Records shown:
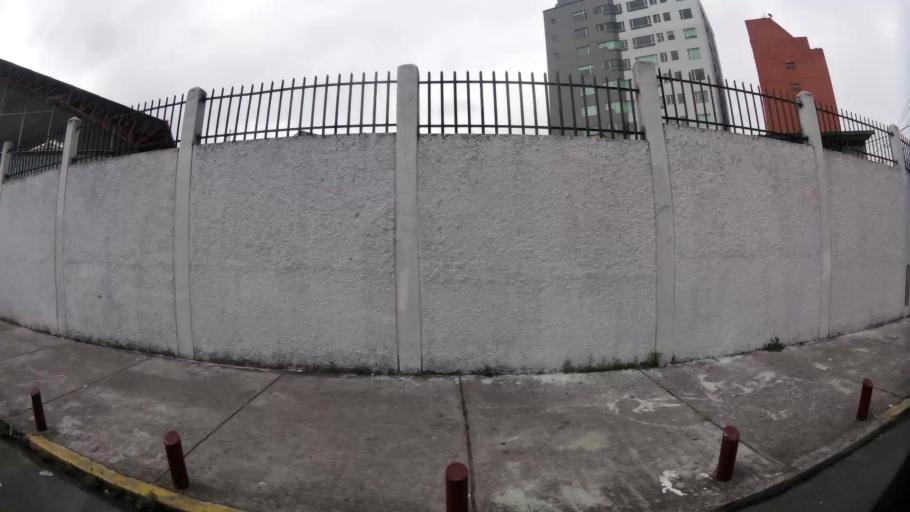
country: EC
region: Pichincha
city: Quito
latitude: -0.1956
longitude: -78.4925
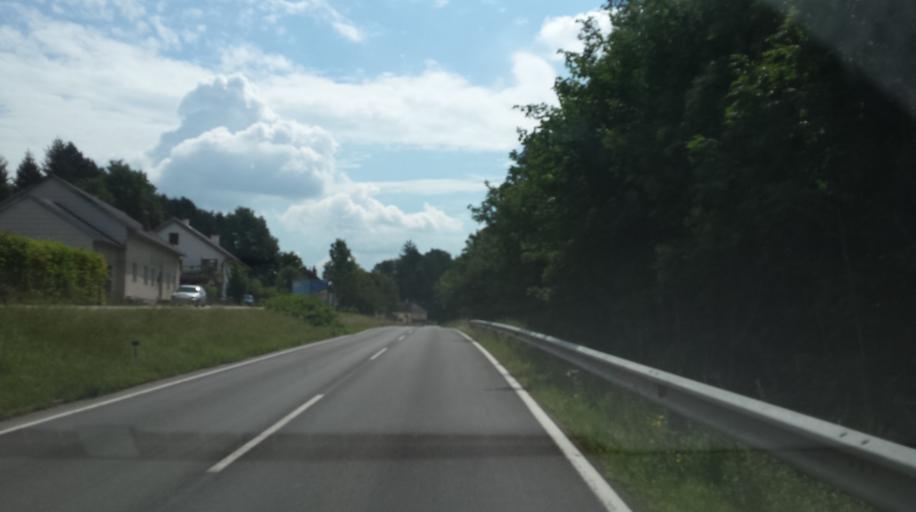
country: AT
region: Lower Austria
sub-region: Politischer Bezirk Amstetten
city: Haag
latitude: 48.1036
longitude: 14.5559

Prompt:
Rewrite all the records with "city" replaced by "municipality" and everything else left unchanged. Leave out the pictures.

Solution to this exercise:
country: EC
region: Pichincha
municipality: Quito
latitude: -0.1956
longitude: -78.4925
country: AT
region: Lower Austria
sub-region: Politischer Bezirk Amstetten
municipality: Haag
latitude: 48.1036
longitude: 14.5559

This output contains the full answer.